Die Studie wurde zunächst vom Wiener Wissenschafts- und Technologiefonds und dem Rektorat der Universität Wien finanziert. Weitere Erhebungswellen erhielten Unterstützung vom Sozialen Survey Österreich, von der Arbeiterkammer Wien und von der Industriellenvereinigung. Ab Oktober 2020 erfolgte die Finanzierung im Rahmen der Akutförderung SARS-CoV-2 vom Wissenschaftsfonds FWF.

Zuletzt hat man vom 20. bis 29. Mai dieses Jahres laut einem Bericht in der österreichischen Wochenzeitung profil die Studienteilnehmer auch zu ihrer Meinung über Ursachen und Verantwortlichkeiten beim Ukrainekrieg befragt. Dabei sei laut der Wochenzeitung herausgekommen, dass ungeimpfte und geimpfte Studienteilnehmer tendenziell eine unterschiedliche Meinung zur Ursache und zu den Verantwortlichen des Ukrainekrieges hätten.

Die Auswertung der Befragung nach Verantwortungszuschreibung beim Ukrainekrieg, die profil exklusiv vorlägen, habe der Kommunikationswissenschaftler Jakob-Moritz Eberl vorgenommen. Dabei habe er die Ergebnisse auch hinsichtlich des Impfstatus der Befragten ausgewertet. Als mögliche Kriegsverantwortliche standen Russland, die Ukraine, die EU, die NATO und die USA zur Wahl, Mehrfachantworten waren möglich, gab profil das Umfrageschema wieder. Die Zeitung kommentierte das Ergebnis wie folgt:

„Das Resultat ist eindeutig: Die überwiegende Mehrheit der Menschen, die sich zumindest einmal oder öfter gegen Corona immunisieren ließen, macht Russland für den Ukraine-Krieg verantwortlich (88 Prozent). Dementgegen sieht eine Mehrheit von 66 Prozent der Ungeimpften die Schuld bei den USA.“

Allerdings würden zumindest 62 Prozent der Ungeimpften Russland aber auch als mitverantwortlich einordnen, so profil. Die Zeitung gab auch die Erklärung des Kommunikationswissenschaftler Eberl zur tendenziellen Korrelation von Ungeimpftheit und angenommener US-Verantwortlichkeit bei den Befragten wieder:  

„Die verschwörungstheoretischen Narrative zu Corona und zum Ukraine-Krieg ähneln einander.
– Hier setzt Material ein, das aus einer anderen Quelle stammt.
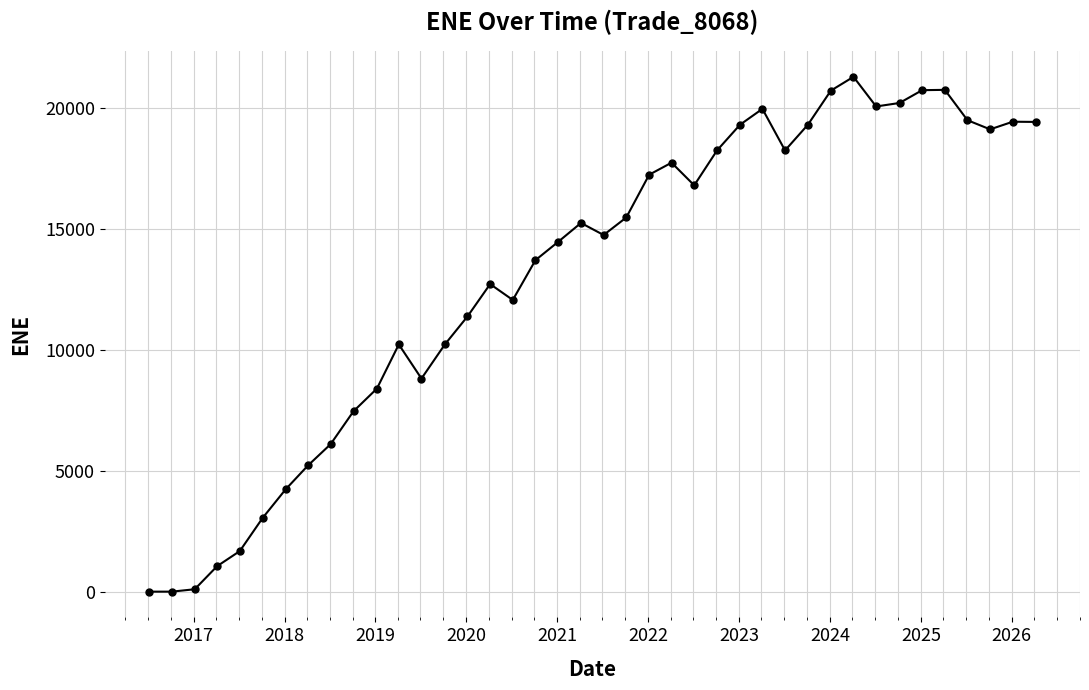

True or false: the data has more than 0 interior local peaks.

True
Es geht immer darum, dass es bestimmte Eliten gibt, die einem was vorlügen. Der Grundbaustein aller Verschwörungstheorien ist ein Anti-Elitismus.“

Schon in früheren Befragungen hätte sich laut Eberl herausgestellt, dass viele Ungeimpfte an Verschwörungstheorien glaubten. Eberl zufolge wäre

„der Glaube an eine Verschwörungstheorie die beste Vorhersage für den Glauben an weitere Verschwörungstheorien“.

Außerdem wäre die Schuldzuweisung am Ukraine-Krieg laut profil von Eberl auch nach Parteipräferenz und Mediennutzungsverhalten ausgewertet worden. Danach würden die Anhänger der österreichischen Parteien MFG und FPÖ den USA, der EU und der NATO deutlich häufiger eine Mitschuld am Krieg geben als die Anhänger der anderen Parteien. Und die klarste russische Parteinahme hätte sich unter den regelmäßigen Nutzern des Chatdiensts Telegram gezeigt.